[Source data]
#####

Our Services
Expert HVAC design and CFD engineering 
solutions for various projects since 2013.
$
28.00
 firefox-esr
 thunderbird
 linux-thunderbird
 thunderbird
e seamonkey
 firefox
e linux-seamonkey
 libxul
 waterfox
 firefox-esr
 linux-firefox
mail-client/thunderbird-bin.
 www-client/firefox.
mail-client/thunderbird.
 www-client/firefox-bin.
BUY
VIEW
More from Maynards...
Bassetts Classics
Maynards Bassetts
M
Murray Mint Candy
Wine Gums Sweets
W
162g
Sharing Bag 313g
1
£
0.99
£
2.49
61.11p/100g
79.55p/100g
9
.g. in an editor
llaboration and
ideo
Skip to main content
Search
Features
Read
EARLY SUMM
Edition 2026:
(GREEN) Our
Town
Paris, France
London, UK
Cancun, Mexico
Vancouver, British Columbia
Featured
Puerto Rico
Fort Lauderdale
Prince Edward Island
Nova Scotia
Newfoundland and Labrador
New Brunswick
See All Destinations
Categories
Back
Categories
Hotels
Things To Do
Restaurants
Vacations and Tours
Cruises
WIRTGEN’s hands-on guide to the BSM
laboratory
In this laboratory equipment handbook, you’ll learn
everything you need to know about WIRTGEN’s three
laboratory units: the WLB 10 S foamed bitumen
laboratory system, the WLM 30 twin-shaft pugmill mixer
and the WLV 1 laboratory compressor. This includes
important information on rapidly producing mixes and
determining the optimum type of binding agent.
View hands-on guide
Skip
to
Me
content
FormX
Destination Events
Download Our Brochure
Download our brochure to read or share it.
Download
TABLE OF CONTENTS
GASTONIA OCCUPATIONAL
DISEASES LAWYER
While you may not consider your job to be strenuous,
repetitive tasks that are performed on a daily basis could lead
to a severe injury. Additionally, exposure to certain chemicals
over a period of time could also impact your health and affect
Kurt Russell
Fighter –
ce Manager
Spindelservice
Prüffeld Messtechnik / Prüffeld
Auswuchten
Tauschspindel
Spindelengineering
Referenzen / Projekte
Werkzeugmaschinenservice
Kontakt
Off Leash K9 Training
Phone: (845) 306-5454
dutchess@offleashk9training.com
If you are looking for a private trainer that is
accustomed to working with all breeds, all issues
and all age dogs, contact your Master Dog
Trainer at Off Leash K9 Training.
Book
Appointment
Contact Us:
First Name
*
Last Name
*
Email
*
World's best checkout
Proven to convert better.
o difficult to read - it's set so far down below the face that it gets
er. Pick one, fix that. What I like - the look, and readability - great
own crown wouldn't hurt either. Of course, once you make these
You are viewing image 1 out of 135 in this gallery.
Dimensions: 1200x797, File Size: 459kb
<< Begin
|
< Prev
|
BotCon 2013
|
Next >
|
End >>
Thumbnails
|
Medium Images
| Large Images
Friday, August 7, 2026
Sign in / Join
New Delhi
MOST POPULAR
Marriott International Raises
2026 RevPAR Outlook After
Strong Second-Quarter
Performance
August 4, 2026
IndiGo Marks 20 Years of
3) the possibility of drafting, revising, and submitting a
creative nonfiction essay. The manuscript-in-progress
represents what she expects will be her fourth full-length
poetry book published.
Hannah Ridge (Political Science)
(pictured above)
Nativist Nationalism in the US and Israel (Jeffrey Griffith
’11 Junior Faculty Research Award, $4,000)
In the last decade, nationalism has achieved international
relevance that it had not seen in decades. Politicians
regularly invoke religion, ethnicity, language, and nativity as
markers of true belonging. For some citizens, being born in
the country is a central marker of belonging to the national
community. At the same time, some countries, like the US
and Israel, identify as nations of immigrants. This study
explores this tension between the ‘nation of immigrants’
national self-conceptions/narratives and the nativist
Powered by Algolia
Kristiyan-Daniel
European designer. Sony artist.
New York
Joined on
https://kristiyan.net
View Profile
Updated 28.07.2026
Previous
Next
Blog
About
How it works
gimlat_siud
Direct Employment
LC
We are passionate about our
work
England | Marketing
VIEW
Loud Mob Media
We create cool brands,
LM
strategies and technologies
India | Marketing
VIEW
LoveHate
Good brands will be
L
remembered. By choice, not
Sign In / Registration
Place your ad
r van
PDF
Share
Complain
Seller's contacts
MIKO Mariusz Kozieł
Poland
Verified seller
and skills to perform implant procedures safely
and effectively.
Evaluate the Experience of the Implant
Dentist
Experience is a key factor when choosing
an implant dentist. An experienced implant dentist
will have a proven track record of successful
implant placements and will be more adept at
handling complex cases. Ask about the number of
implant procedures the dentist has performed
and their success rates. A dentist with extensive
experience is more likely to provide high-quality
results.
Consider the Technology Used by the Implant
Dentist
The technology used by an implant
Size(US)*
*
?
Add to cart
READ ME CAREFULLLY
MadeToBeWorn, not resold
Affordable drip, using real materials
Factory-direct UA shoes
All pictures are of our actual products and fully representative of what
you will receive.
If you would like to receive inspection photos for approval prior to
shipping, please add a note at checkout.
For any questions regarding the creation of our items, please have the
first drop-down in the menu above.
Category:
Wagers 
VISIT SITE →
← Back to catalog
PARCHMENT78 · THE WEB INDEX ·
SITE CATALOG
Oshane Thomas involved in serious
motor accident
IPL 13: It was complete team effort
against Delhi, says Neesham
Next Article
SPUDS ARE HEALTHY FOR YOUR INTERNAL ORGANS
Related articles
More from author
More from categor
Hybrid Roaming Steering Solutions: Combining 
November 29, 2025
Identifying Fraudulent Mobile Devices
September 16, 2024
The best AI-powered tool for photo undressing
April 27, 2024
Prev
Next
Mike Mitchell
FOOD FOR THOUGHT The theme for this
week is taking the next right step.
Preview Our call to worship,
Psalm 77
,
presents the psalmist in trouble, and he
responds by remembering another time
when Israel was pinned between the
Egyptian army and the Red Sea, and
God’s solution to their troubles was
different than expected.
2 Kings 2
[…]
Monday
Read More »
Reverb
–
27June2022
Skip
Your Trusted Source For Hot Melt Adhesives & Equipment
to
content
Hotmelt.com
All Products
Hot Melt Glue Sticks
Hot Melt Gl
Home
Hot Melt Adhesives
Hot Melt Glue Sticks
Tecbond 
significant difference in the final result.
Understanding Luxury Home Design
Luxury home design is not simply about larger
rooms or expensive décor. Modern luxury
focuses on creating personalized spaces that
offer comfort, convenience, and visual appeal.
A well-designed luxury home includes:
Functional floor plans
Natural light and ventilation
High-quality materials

#####

Problem - In exact wording, restate the lines of the data above from the first through the one holding "WIRTGEN’s hands-on guide to the BSM", and stop after that line.

Result for this exercise -
Our Services
Expert HVAC design and CFD engineering 
solutions for various projects since 2013.
$
28.00
 firefox-esr
 thunderbird
 linux-thunderbird
 thunderbird
e seamonkey
 firefox
e linux-seamonkey
 libxul
 waterfox
 firefox-esr
 linux-firefox
mail-client/thunderbird-bin.
 www-client/firefox.
mail-client/thunderbird.
 www-client/firefox-bin.
BUY
VIEW
More from Maynards...
Bassetts Classics
Maynards Bassetts
M
Murray Mint Candy
Wine Gums Sweets
W
162g
Sharing Bag 313g
1
£
0.99
£
2.49
61.11p/100g
79.55p/100g
9
.g. in an editor
llaboration and
ideo
Skip to main content
Search
Features
Read
EARLY SUMM
Edition 2026:
(GREEN) Our
Town
Paris, France
London, UK
Cancun, Mexico
Vancouver, British Columbia
Featured
Puerto Rico
Fort Lauderdale
Prince Edward Island
Nova Scotia
Newfoundland and Labrador
New Brunswick
See All Destinations
Categories
Back
Categories
Hotels
Things To Do
Restaurants
Vacations and Tours
Cruises
WIRTGEN’s hands-on guide to the BSM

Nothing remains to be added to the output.